El nailon se ha utilizado ampliamente en el campo; los paracaídas y los cordones de los zapatos están hechos de nailon. Pero las mujeres son usuarias entusiastas del nailon. El 15 de mayo de 1940, las mujeres estadounidenses agotaron 5 millones de pares de medias de nailon fabricadas por DuPont. Las medias de nailon escasean, y algunos empresarios han empezado a fingir que las usan.
Pero la historia de éxito del nailon tiene un final trágico: su inventor, Carothers, se suicidó ingiriendo cianuro. Steven Finnichell, autor del libro «Plástico», comentó: «Tras leer el diario de Carothers, me quedó la impresión de que los materiales que inventó se utilizaban para fabricar ropa de mujer. Carothers se sentía muy frustrado. Era un erudito, lo que le causaba una profunda frustración». Creía que la gente pensaría que su mayor logro no era más que inventar un «producto comercial común y corriente».
Mientras DuPont se sentía fascinada por la popularidad de sus productos, los británicos descubrieron, por casualidad, numerosos usos del plástico en el ámbito militar durante la guerra. Un experimento ajeno a este tema, realizado por científicos del laboratorio de la Royal Chemical Industry Corporation del Reino Unido, reveló la presencia de un precipitado ceroso blanco en el fondo de un tubo de ensayo. Tras realizar pruebas de laboratorio, se comprobó que esta sustancia era un excelente material aislante. Sus características eran diferentes a las del vidrio, permitiendo el paso de las ondas de radar. Los científicos la denominaron polietileno y la utilizaron para construir estructuras que protegieran las estaciones de radar del viento y la lluvia, de modo que el radar pudiera detectar aeronaves enemigas incluso con lluvia y niebla densa.

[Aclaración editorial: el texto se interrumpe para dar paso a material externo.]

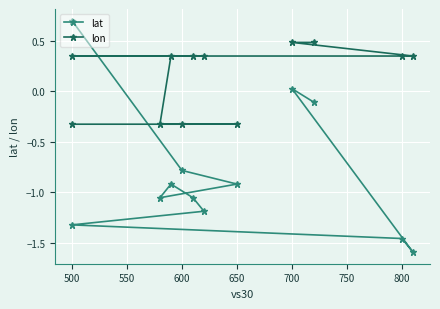

Between 500 and 700, which is larger?

500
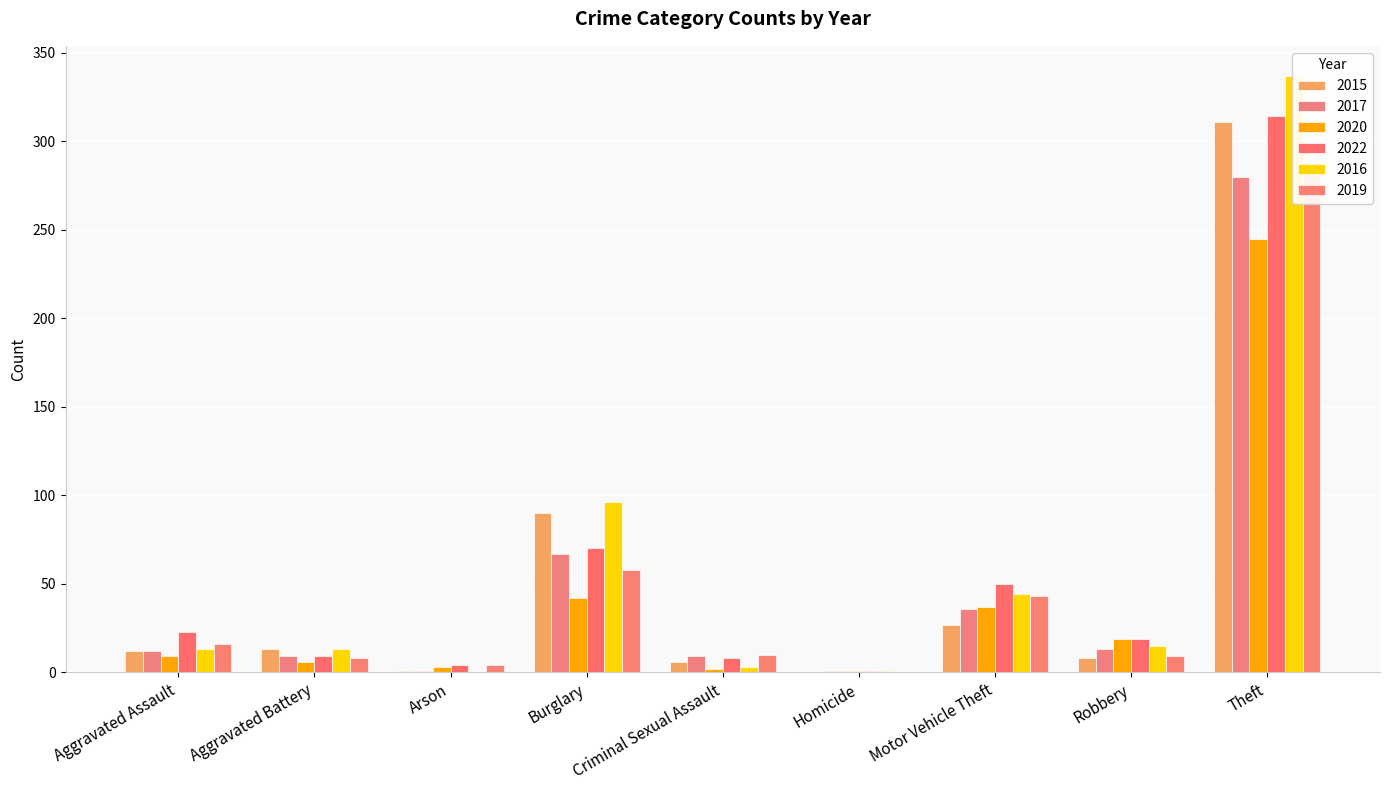

Is the value of 2016 at Criminal Sexual Assault greater than the value of 2017 at Aggravated Battery?

No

Williamson, de la Sociedad para la Historia de los Plásticos, afirmó: «Dos factores impulsaron la invención de los plásticos. Uno fue el afán de lucro y el otro, la guerra». Sin embargo, fueron las décadas siguientes las que consolidaron el plástico como un elemento fundamental. Chell lo denominó el símbolo del «siglo de los materiales sintéticos». En la década de 1950, aparecieron envases de plástico para alimentos, jarras, jaboneras y otros productos para el hogar; en la década de 1960, surgieron las sillas inflables. En la década de 1970, los ecologistas señalaron que los plásticos no se degradan por sí solos. El entusiasmo del público por los productos de plástico disminuyó.

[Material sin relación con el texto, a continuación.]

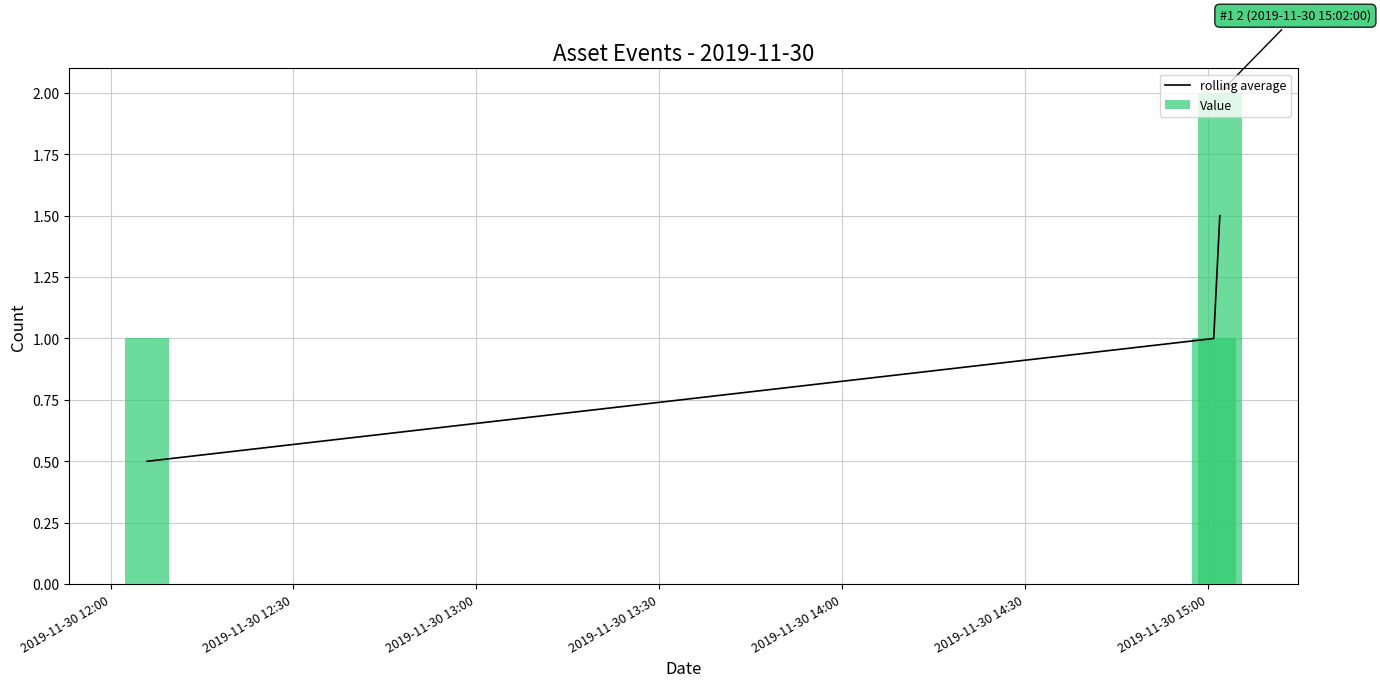

What is the minimum value shown in the chart?

0.5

Sin embargo, en las décadas de 1980 y 1990, debido a la enorme demanda de plásticos en las industrias automotriz y de fabricación de computadoras, estos materiales consolidaron aún más su posición. Es imposible negar la omnipresencia de este material común. Hace cincuenta años, el mundo solo podía producir decenas de miles de toneladas de plástico al año; hoy, la producción mundial anual de plástico supera los 100 millones de toneladas. La producción anual de plástico en Estados Unidos supera la producción combinada de acero, aluminio y cobre.
Nuevos plásticosAún se siguen descubriendo novedades. Williamson, de la Sociedad para la Historia de los Plásticos, dijo: “Los diseñadores e inventores utilizarán plásticos en el próximo milenio. Ningún otro material es como el plástico, que permite a los diseñadores e inventores completar sus propios productos a un precio muy bajo.